Layered Potato Galette With Caraway Seeds and Buttered Shallots
This garland of crisp-edged, golden spuds is best enjoyed with roast meat.
Serves 6 Total Time 1hr
- 60g unsalted butter, melted
- ½ tsp caraway seeds
- 1 tsp sea salt
- ½ tsp ground black pepper
- 2 tbsp olive oil
- 1kg potatoes (Maris Piper or similar) with skin on, cut into thin slices
- 2–3 shallots, very thinly sliced
- Preheat oven to 200ºC/180ºC fan/Gas Mark 6.
- Cut a circle of baking paper to line the bottom of a medium springform cake tin. Brush with butter and place on a baking tray.

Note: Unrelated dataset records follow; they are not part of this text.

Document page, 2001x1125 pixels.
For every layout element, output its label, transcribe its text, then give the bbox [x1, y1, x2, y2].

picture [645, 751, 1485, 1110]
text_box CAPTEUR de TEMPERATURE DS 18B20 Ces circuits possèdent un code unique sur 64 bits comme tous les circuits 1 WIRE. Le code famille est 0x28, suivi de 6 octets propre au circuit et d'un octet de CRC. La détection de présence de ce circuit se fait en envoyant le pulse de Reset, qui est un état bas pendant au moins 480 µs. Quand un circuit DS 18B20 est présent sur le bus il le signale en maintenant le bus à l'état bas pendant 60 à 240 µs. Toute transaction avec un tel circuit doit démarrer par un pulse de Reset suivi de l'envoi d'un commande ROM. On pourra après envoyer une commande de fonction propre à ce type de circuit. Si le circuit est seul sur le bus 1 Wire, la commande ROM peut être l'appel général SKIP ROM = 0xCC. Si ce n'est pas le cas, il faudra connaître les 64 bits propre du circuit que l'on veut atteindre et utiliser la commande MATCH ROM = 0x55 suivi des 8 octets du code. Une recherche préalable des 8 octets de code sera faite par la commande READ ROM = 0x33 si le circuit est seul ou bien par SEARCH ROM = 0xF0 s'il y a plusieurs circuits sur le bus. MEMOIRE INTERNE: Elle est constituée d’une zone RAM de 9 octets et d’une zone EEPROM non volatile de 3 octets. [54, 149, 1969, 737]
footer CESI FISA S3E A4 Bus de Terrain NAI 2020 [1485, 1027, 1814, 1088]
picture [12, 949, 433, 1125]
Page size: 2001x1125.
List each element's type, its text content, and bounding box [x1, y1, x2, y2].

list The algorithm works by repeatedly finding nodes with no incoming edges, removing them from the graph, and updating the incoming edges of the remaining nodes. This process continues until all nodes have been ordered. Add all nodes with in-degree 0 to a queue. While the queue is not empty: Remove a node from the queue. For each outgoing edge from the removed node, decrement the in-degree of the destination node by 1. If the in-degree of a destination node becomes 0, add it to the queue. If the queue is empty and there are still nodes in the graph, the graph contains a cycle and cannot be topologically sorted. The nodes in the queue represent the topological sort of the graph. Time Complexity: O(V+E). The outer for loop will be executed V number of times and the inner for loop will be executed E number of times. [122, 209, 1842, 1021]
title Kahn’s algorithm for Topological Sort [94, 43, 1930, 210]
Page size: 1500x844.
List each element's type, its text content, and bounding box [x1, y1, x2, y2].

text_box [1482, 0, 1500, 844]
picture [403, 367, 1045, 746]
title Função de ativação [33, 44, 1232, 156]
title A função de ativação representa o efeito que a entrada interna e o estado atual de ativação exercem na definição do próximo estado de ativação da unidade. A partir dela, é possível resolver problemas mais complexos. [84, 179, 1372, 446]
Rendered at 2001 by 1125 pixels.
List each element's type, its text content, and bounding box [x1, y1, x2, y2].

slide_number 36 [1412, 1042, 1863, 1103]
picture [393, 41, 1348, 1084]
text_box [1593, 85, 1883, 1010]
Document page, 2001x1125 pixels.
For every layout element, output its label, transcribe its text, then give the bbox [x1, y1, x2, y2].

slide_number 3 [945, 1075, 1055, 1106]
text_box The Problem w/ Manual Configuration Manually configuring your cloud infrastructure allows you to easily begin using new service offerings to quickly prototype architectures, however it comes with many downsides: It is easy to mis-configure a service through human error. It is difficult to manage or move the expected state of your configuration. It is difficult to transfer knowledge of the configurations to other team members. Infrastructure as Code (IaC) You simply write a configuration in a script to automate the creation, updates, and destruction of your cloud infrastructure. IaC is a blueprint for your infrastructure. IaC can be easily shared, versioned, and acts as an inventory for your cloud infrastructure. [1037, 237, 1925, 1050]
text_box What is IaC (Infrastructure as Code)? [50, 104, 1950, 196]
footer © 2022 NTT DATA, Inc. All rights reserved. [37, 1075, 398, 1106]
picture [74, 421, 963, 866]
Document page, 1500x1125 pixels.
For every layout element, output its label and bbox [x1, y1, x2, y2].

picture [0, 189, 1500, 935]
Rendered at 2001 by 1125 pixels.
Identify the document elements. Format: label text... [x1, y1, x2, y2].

- Toast the caraway seeds in a pan until fragrant. Use a pestle and mortar to crush the seeds and place them in a bowl with the salt, pepper, olive oil, plus half the butter.
- Coat the potatoes in the mixture. And in a separate bowl, coat the shallots in 1 tbsp butter.
- Cover the base of the tin with a layer of overlapping potato. Brush with butter and scatter a third of the shallots on top.
- Repeat twice and finish with a layer of potatoes. Carefully remove the edge of the cake tin.
- Bake for 50 minutes, until the potatoes are soft and the top is crisp.
- Slide a knife under the galette to remove. Season and serve.